Lawsuit Overview
March 15, 2018 - An investor in shares of Centene Corporation (NYSE: CNC) filed a lawsuit against certain directors of Centene in connection with the acquisition of Health Net, Inc by Centene Corporation.
On July 2, 2015, Centene Corporation (NYSE: CNC) and Health Net, Inc. (NYSE: HNT) announced that the Boards of Directors of both companies have approved an agreement under which Centene will acquire all of the shares of Health Net in a cash and stock transaction valued at approximately $6.8 billion, including the assumption of approximately $500 million of debt. Under the terms of the agreement, Health Net shareholders would receive 0.622 shares of Centene common stock and $28.25 in cash for each share of Health Net common stock.

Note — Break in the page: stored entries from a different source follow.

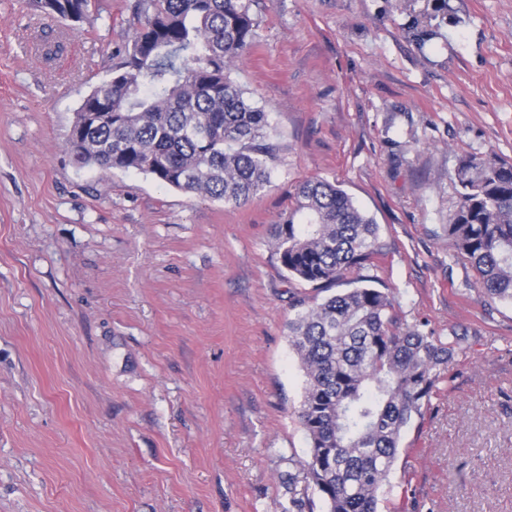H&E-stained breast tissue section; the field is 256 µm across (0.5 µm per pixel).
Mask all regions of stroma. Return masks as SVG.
Listing matches in <instances>:
<instances>
[{
	"instance_id": "35a3bbf8",
	"label": "stroma",
	"mask_w": 512,
	"mask_h": 512,
	"mask_svg": "<svg viewBox=\"0 0 512 512\" xmlns=\"http://www.w3.org/2000/svg\"><path fill=\"white\" fill-rule=\"evenodd\" d=\"M103 3L51 24L0 0V512H324L288 481L309 451L288 321L326 292L271 245L315 177L378 225L366 274L400 321L465 336L379 512H512V303L447 236L460 162L512 163V0H254L232 76L282 150L239 206L67 151L137 26L138 0Z\"/></svg>"
}]
</instances>
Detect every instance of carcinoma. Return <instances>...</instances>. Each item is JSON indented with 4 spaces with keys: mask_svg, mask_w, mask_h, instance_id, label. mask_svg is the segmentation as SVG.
Returning <instances> with one entry per match:
<instances>
[{
    "mask_svg": "<svg viewBox=\"0 0 512 512\" xmlns=\"http://www.w3.org/2000/svg\"><path fill=\"white\" fill-rule=\"evenodd\" d=\"M86 0H34L67 20ZM124 61L87 95L112 106V121L87 125L67 150L83 166L139 172L192 196L244 204L271 183L280 145L269 113L252 104L231 68L255 45L250 0H141ZM460 203L448 245L465 258L485 294L512 302V164L469 158L454 174ZM378 225L343 189L313 178L273 225L283 268L329 288L381 252ZM288 338L305 377L299 412L309 452L299 461L327 512H378L379 492L401 433L430 401L461 350L418 326L401 327L389 293L361 286L298 311Z\"/></svg>",
    "mask_w": 512,
    "mask_h": 512,
    "instance_id": "obj_1",
    "label": "carcinoma"
}]
</instances>
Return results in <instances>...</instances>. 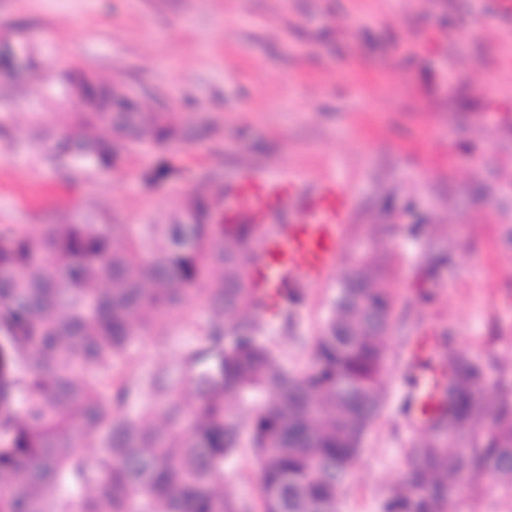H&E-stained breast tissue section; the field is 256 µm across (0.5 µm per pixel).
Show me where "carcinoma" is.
<instances>
[{
  "label": "carcinoma",
  "mask_w": 512,
  "mask_h": 512,
  "mask_svg": "<svg viewBox=\"0 0 512 512\" xmlns=\"http://www.w3.org/2000/svg\"><path fill=\"white\" fill-rule=\"evenodd\" d=\"M63 80L82 91L83 111L50 146L59 162L110 169L192 139L163 101L147 104L78 66ZM174 177L163 158L143 175ZM223 206L224 186L206 178L176 192L165 223L137 233L105 215L37 233L0 225V512H336L384 401L394 314L384 269L360 263L339 279L309 365L293 374L262 318L288 322L307 289L258 293L248 268L263 261L264 225L226 224ZM196 297L208 316L180 377L162 366L116 382L112 366L136 337L164 344L172 313L197 323ZM439 348L425 382L436 407L381 512H447L458 477L512 489V385L498 383L490 404L484 363L446 337ZM141 395L154 403L115 414ZM228 397L245 417L228 415ZM459 435L470 446L452 452ZM94 446V459L80 451ZM243 447L258 466L256 504L216 490L224 460Z\"/></svg>",
  "instance_id": "obj_1"
}]
</instances>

Based on Centene’s closing stock price on July 1, 2015, the implied consideration of $78.57 per share represents a premium of approximately 21% over Health Net’s closing stock price on July 1, 2015, and of approximately 26% on June 1, 2015.
The plaintiff alleges that the defendants breached their fiduciary duties owed to NYSE: CNC investors.
More specifically, the plaintiff claims that Centene and certain of its executives knowingly misstated Health Net's business before its $6.8 billion merger and hid the fact that it was taking on millions in liability.